8  Normalise

Before calculating the index results we have to normalise our indicators. Normalisation involves bringing indicators onto a common scale so they can be aggregated. Consider that some indicators may have values in the order of billions (GDP), and others may be values less than one. In order to make them comparable, they are normalised, using one of various possible methods. In the normalisation step, the indicator is also reversed if it has a negative direction.

Normalisation is mandatory in the {composer} app: it is not possible to calculate the index scores unless the normalisation has been run.

8.1 About

8.1.1 Linear methods

There are several normalisation methods available in the {composer} app. The default is called “min-max”, and it simply rescales an indicator onto a specified interval with a minimum value \(l\), a maximum value \(u\), and consequently a range \(u-l\). By default in the app, indicators are scaled between 0 and 100.

\[ x' = \frac{ x - x_{\text{min}} }{ x_{\text{max}} - x_{\text{min}} } \times (u-l) + l\]
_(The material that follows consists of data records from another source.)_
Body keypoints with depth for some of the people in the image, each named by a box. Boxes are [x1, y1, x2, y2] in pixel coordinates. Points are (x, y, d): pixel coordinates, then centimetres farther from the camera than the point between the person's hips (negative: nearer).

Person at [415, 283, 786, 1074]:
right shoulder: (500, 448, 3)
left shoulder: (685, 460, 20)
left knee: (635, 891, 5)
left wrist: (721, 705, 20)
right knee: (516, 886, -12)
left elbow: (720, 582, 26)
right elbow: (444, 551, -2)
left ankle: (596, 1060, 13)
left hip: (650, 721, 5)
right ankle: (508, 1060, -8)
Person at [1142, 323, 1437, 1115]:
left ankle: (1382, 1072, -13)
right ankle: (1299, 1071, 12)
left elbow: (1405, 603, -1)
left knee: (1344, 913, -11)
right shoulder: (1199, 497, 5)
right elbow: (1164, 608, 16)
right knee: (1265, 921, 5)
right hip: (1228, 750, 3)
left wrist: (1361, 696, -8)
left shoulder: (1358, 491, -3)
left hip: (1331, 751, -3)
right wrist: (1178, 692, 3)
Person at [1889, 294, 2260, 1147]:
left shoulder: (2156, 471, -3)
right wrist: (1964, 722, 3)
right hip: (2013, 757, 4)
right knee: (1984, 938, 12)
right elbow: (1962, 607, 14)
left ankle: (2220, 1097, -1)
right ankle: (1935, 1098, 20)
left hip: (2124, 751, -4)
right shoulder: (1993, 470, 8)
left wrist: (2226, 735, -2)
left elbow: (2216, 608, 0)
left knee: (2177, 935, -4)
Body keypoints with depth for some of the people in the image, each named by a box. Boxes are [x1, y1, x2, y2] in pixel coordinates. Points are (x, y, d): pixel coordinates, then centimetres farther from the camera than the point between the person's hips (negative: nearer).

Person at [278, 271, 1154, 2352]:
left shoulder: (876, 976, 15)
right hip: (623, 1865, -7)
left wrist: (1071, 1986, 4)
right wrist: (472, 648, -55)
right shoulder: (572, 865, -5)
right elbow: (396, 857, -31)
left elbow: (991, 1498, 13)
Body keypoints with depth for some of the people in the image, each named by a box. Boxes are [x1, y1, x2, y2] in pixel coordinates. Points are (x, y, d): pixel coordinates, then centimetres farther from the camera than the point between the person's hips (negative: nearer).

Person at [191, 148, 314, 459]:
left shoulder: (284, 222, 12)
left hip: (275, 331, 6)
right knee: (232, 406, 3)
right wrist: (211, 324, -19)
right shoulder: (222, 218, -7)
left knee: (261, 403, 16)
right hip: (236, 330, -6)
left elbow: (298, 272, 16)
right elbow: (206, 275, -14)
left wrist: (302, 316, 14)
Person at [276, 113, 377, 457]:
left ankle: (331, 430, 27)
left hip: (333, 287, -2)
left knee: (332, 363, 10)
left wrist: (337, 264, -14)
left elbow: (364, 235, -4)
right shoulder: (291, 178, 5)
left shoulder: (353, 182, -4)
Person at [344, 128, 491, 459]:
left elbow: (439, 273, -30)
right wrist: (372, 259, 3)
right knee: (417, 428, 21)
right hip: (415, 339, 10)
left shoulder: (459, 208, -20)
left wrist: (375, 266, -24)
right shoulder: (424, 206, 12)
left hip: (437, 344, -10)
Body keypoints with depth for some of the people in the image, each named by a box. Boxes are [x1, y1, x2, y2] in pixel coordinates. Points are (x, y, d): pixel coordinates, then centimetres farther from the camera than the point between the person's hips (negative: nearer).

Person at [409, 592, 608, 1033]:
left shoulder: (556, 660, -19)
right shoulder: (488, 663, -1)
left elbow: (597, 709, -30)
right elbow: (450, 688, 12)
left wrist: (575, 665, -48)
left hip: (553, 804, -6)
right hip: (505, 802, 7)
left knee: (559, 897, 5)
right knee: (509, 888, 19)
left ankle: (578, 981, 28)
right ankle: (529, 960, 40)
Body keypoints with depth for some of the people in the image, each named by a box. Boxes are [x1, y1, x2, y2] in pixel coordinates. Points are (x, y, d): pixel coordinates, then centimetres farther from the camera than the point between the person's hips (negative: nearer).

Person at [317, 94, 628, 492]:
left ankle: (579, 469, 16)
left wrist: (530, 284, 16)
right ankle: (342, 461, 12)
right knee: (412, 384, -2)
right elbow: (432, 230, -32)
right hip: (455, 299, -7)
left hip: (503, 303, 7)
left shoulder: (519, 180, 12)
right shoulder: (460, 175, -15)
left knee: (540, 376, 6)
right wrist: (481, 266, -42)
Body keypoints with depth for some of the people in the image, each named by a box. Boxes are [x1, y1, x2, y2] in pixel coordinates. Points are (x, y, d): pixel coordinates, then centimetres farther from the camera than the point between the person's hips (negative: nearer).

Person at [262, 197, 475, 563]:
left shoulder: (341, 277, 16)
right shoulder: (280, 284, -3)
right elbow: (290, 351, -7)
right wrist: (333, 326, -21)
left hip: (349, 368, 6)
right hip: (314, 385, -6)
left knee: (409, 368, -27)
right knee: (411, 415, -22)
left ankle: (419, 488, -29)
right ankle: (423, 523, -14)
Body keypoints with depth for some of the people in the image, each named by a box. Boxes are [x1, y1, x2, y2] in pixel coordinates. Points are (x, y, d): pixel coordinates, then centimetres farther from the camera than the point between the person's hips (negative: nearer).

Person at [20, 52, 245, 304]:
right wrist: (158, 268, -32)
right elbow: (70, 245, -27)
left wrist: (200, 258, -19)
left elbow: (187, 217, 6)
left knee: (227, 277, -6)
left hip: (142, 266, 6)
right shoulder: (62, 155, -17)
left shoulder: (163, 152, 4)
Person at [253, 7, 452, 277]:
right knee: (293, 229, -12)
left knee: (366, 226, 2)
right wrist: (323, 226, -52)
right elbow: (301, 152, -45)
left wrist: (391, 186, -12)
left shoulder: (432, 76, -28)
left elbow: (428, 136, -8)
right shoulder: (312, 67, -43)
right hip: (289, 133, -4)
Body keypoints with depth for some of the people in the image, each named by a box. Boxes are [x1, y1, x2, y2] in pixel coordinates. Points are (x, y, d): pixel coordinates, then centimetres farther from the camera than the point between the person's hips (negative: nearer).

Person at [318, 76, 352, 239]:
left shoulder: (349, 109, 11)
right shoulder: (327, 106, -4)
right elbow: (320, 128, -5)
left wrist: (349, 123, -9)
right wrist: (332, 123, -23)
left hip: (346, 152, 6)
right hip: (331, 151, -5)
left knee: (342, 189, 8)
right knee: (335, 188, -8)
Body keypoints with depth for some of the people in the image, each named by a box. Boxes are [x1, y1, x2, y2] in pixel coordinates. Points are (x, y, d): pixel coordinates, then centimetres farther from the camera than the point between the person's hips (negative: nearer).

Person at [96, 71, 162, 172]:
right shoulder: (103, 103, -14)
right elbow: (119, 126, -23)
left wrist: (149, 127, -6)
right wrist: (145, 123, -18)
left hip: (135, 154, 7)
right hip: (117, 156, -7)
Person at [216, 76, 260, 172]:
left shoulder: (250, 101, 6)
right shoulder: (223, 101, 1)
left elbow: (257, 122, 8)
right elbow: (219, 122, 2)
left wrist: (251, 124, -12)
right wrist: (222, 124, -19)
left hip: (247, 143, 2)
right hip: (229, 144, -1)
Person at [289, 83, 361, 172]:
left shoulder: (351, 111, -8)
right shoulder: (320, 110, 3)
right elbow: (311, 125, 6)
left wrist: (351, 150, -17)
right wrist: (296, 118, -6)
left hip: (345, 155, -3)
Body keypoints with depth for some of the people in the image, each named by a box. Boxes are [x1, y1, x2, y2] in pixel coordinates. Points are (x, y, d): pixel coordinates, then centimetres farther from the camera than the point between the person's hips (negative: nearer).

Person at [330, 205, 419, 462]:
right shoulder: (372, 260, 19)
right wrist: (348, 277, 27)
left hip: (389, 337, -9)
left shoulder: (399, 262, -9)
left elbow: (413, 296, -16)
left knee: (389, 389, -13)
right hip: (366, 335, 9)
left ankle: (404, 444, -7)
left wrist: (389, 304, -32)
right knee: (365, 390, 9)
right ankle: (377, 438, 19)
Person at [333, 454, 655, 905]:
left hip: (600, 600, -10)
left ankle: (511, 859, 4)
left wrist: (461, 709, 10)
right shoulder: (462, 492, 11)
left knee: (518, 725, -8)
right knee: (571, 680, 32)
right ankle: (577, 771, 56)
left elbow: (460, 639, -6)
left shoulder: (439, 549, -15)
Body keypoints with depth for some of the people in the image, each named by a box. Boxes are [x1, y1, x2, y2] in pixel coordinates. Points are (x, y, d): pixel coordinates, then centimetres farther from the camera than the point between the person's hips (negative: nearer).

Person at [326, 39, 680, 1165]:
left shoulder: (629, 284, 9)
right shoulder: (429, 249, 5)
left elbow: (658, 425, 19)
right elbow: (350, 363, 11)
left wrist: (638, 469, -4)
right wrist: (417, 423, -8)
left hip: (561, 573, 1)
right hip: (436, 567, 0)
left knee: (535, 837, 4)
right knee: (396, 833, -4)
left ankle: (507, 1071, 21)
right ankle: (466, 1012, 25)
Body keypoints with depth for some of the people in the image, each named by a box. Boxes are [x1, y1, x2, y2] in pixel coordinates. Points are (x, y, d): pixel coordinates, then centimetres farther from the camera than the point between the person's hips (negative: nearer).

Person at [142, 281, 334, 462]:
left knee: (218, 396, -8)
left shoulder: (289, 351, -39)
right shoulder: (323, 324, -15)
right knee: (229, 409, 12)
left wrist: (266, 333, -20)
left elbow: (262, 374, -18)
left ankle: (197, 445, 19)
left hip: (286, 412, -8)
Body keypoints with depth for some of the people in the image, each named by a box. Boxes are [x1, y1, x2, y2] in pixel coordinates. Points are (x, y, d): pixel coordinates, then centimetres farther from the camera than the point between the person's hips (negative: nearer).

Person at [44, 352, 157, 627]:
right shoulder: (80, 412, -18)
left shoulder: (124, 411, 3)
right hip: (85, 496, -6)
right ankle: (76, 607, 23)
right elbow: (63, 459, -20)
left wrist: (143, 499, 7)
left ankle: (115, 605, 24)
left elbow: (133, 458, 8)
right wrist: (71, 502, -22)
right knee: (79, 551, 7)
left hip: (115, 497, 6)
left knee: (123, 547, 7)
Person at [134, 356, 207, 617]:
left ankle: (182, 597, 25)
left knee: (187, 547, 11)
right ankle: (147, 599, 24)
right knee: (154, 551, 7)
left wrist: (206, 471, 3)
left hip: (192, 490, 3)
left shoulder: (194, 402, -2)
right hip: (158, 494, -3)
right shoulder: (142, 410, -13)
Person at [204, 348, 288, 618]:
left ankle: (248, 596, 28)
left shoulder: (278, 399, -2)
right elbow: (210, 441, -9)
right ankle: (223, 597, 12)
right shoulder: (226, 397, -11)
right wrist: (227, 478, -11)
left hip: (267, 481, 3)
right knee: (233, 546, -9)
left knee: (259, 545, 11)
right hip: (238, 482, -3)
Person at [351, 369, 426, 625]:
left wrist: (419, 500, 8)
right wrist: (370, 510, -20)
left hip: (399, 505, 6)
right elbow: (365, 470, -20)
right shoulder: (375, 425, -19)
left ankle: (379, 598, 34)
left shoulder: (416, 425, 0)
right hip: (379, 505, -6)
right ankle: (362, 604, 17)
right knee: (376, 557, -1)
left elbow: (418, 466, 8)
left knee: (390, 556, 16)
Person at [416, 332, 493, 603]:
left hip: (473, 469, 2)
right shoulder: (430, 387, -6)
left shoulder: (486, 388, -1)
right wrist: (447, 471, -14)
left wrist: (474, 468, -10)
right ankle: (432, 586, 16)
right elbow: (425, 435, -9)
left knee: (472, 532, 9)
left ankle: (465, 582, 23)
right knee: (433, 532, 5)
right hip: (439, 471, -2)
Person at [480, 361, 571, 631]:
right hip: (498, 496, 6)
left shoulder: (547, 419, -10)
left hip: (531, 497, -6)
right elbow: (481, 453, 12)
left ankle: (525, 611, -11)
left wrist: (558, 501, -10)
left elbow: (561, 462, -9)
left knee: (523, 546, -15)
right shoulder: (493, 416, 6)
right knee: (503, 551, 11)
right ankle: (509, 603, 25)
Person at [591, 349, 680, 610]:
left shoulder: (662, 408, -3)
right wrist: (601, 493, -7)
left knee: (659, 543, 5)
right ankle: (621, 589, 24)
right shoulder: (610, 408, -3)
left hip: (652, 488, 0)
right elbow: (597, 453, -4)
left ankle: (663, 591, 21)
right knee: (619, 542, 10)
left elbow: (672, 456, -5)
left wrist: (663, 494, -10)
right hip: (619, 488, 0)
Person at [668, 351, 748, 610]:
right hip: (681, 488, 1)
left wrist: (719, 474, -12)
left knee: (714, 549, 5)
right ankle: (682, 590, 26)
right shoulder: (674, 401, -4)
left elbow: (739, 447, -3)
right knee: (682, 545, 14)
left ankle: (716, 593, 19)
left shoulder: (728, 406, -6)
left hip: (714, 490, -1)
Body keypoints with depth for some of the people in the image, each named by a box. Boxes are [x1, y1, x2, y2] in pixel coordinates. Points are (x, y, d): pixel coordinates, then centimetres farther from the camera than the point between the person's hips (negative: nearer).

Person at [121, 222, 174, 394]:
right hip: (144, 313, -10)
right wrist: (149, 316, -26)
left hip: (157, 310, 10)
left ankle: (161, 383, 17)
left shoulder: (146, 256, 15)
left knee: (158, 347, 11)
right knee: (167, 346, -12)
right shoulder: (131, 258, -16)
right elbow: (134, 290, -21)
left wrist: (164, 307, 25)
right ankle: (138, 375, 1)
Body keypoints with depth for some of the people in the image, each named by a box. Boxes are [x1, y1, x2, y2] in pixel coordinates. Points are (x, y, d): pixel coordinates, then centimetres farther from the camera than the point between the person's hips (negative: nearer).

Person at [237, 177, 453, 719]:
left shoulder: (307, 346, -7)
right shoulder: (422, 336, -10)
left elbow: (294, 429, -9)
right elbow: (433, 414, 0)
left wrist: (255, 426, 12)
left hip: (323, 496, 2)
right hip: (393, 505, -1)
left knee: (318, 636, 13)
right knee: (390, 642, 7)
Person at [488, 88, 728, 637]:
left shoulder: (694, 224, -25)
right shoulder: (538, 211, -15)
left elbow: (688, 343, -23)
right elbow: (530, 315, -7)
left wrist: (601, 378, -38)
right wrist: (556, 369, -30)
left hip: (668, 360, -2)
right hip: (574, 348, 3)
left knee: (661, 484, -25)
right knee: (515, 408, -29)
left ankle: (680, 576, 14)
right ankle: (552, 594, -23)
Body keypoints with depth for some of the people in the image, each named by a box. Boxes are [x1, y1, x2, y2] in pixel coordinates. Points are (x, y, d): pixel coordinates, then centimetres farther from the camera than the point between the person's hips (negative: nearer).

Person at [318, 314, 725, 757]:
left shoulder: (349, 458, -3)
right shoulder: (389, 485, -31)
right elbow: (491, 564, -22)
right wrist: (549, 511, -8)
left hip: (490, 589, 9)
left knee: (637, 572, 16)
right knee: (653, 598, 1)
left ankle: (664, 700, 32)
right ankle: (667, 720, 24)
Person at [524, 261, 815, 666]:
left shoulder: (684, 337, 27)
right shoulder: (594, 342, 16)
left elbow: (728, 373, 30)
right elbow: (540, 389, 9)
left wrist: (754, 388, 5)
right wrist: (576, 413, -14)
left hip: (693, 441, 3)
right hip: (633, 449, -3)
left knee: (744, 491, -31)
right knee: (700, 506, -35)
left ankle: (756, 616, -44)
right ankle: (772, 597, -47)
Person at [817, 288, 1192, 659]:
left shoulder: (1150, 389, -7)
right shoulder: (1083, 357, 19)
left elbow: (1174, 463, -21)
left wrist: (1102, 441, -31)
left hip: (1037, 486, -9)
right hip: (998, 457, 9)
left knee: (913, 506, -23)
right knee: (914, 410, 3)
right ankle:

where \(x'\) is the normalised indicator value. For example, if \(l=0\) and \(u=100\) this will rescale the indicator to lie exactly onto the interval \([0, 100]\). An example of the min-max transform, for both negative and positive directionality indicators, is as follows.

The min-max approach is recommended as the default because it is easy to understand and is suitable in many cases.

A similar transformation is to take z-scores, which instead use the mean and standard deviation as reference points:

\[ x' = \frac{ x - \mu_x }{ \sigma_x } \times a + b\]

where \(\mu_x\) and \(\sigma_x\) are the mean and standard deviation of \(x\). The indicator is first re-scaled to have mean zero and standard deviation of one. Then it is scaled by a factor \(a\) and moved by a distance \(b\). This is very similar to the min-max transformation in that it can be reduced to multiplying by a factor and adding a constant, which is the definition of a linear transformation. However, the two approaches have different implications. One is that Z-scores will generally be less sensitive to outliers, because the standard deviation is less dependent on an outlying value than the minimum or maximum.

The z-score transformation looks like this, if scaled to have mean 0 and standard deviation 1:

8.1.2 Rank-based approaches

The other two normalisation approaches are different in that they are based on ranks, and are therefore nonlinear transformations. The first is called “Borda scores”, and this simply assigns a score to each indicator value based on its rank, with a 0 given to the lowest value, and \(n-1\) to the highest value (where \(n\) is the number of observations). An example applied to some random data looks like this:

Clearly this is not linear. However, rank based approaches have a nice property, that they automatically deal with outliers.

The final normalisation method is called “percentile ranks”. Percentile ranks are defined as the “percentage of scores in its frequency distribution that are less than that score” (from Wikipedia). This is similar to a rank-based approach but has one important difference - it is not dependent on the number of observations.

This can be important when some indicator have low data availability. For a data set with 50 units, say that one indicator x1 has 50 observations, and x2 has 30 (the others are missing data). Applying Borda scores to x1 will result in a normalised indicator with scores between 0 and 49, whereas applying the same to x2 will result in scores between 0 and 29. This causes a problem because they are on different scales.

Percentile ranks avoid this because they scale each indicator onto the \([0,1]\) interval (strictly, this is quantile ranks). An example is as follows.

8.1.3 Which to use?

Generally, the default approach is to use min-max, since it is easy to understand and works fairly well. However, min-max is sensitive to outliers, so be careful to check and visualise the normalised scores to ensure the results fit your needs.

Z-scores are harder to interpret, but are less sensitive to outliers. In reality, z-scores are not often used but could be useful in some contexts.

Rank based approaches can be attractive for automatically dealing with outliers. They make every indicator into a uniform distribution. This can be a simple and fair way to normalise indicators. In this case, the percentile rank approach is probably preferable since it is not affected by missing data points.

8.2 How

Normalisation in the app is straightforward. Siimply select the normalisation method you want to use from the drop-down menu.

If you select min-max or z-score, you will additionally have the option to set the parameters (upper/lower bounds, and mean/standard deviation, respectively). The other two methods have no parameters to set.

Clicking “Run” will apply the normalisation method to the data, and generates a table with the normalised data set. As in other tabs, clicking on a column in the table will show a scatter plot of the indicator in the sidebar, before and after normalisation.

You can change and adjust the normalisation simply by altering the specifications and clicking “Run” again, which will overwrite any existing normalised data.